INFORMATION SHOWN:
BEGIN
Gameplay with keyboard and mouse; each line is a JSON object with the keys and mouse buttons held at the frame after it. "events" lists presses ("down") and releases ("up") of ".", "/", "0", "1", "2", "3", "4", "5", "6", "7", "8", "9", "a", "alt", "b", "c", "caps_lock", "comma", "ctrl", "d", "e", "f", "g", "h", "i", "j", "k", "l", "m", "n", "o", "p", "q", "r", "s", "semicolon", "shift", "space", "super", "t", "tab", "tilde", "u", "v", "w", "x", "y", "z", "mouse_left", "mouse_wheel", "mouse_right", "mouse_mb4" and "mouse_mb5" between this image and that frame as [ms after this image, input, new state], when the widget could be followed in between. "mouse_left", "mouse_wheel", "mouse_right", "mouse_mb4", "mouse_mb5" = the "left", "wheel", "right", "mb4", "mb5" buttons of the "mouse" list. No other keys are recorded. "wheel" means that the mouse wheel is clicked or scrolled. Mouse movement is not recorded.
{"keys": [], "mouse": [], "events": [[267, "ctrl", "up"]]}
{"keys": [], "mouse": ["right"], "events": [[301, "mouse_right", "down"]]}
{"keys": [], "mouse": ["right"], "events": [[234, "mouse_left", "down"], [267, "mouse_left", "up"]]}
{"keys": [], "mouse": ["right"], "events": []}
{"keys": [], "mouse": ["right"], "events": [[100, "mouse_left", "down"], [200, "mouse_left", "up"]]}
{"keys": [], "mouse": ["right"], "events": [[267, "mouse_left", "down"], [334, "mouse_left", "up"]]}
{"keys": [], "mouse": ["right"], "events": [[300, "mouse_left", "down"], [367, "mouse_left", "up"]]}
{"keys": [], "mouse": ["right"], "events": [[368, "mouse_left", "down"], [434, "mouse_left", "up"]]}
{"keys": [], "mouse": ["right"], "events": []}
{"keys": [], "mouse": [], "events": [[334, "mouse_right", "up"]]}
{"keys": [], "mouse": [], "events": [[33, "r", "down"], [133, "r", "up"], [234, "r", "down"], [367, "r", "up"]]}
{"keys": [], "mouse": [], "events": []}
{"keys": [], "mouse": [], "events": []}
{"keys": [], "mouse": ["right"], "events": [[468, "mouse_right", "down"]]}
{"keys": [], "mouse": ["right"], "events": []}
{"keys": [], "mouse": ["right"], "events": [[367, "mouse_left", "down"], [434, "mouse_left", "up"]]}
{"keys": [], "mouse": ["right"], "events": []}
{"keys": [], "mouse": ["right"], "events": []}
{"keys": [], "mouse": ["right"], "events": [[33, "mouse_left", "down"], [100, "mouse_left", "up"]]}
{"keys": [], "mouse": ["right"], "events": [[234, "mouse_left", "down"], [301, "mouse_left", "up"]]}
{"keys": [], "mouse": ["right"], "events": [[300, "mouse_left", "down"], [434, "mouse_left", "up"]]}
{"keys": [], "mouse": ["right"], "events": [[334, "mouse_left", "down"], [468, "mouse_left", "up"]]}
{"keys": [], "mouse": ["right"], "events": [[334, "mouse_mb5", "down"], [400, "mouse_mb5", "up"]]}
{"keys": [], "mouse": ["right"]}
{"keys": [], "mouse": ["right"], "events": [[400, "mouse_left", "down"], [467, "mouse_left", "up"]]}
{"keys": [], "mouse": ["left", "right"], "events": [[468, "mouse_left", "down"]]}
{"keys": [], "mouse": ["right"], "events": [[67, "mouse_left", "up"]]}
END
TASK INSTRUCTIONS:
Could you write out every entry above exactly as it appears?

ANSWER TO THIS TASK:
Gameplay with keyboard and mouse; each line is a JSON object with the keys and mouse buttons held at the frame after it. "events" lists presses ("down") and releases ("up") of ".", "/", "0", "1", "2", "3", "4", "5", "6", "7", "8", "9", "a", "alt", "b", "c", "caps_lock", "comma", "ctrl", "d", "e", "f", "g", "h", "i", "j", "k", "l", "m", "n", "o", "p", "q", "r", "s", "semicolon", "shift", "space", "super", "t", "tab", "tilde", "u", "v", "w", "x", "y", "z", "mouse_left", "mouse_wheel", "mouse_right", "mouse_mb4" and "mouse_mb5" between this image and that frame as [ms after this image, input, new state], when the widget could be followed in between. "mouse_left", "mouse_wheel", "mouse_right", "mouse_mb4", "mouse_mb5" = the "left", "wheel", "right", "mb4", "mb5" buttons of the "mouse" list. No other keys are recorded. "wheel" means that the mouse wheel is clicked or scrolled. Mouse movement is not recorded.
{"keys": [], "mouse": [], "events": [[267, "ctrl", "up"]]}
{"keys": [], "mouse": ["right"], "events": [[301, "mouse_right", "down"]]}
{"keys": [], "mouse": ["right"], "events": [[234, "mouse_left", "down"], [267, "mouse_left", "up"]]}
{"keys": [], "mouse": ["right"], "events": []}
{"keys": [], "mouse": ["right"], "events": [[100, "mouse_left", "down"], [200, "mouse_left", "up"]]}
{"keys": [], "mouse": ["right"], "events": [[267, "mouse_left", "down"], [334, "mouse_left", "up"]]}
{"keys": [], "mouse": ["right"], "events": [[300, "mouse_left", "down"], [367, "mouse_left", "up"]]}
{"keys": [], "mouse": ["right"], "events": [[368, "mouse_left", "down"], [434, "mouse_left", "up"]]}
{"keys": [], "mouse": ["right"], "events": []}
{"keys": [], "mouse": [], "events": [[334, "mouse_right", "up"]]}
{"keys": [], "mouse": [], "events": [[33, "r", "down"], [133, "r", "up"], [234, "r", "down"], [367, "r", "up"]]}
{"keys": [], "mouse": [], "events": []}
{"keys": [], "mouse": [], "events": []}
{"keys": [], "mouse": ["right"], "events": [[468, "mouse_right", "down"]]}
{"keys": [], "mouse": ["right"], "events": []}
{"keys": [], "mouse": ["right"], "events": [[367, "mouse_left", "down"], [434, "mouse_left", "up"]]}
{"keys": [], "mouse": ["right"], "events": []}
{"keys": [], "mouse": ["right"], "events": []}
{"keys": [], "mouse": ["right"], "events": [[33, "mouse_left", "down"], [100, "mouse_left", "up"]]}
{"keys": [], "mouse": ["right"], "events": [[234, "mouse_left", "down"], [301, "mouse_left", "up"]]}
{"keys": [], "mouse": ["right"], "events": [[300, "mouse_left", "down"], [434, "mouse_left", "up"]]}
{"keys": [], "mouse": ["right"], "events": [[334, "mouse_left", "down"], [468, "mouse_left", "up"]]}
{"keys": [], "mouse": ["right"], "events": [[334, "mouse_mb5", "down"], [400, "mouse_mb5", "up"]]}
{"keys": [], "mouse": ["right"]}
{"keys": [], "mouse": ["right"], "events": [[400, "mouse_left", "down"], [467, "mouse_left", "up"]]}
{"keys": [], "mouse": ["left", "right"], "events": [[468, "mouse_left", "down"]]}
{"keys": [], "mouse": ["right"], "events": [[67, "mouse_left", "up"]]}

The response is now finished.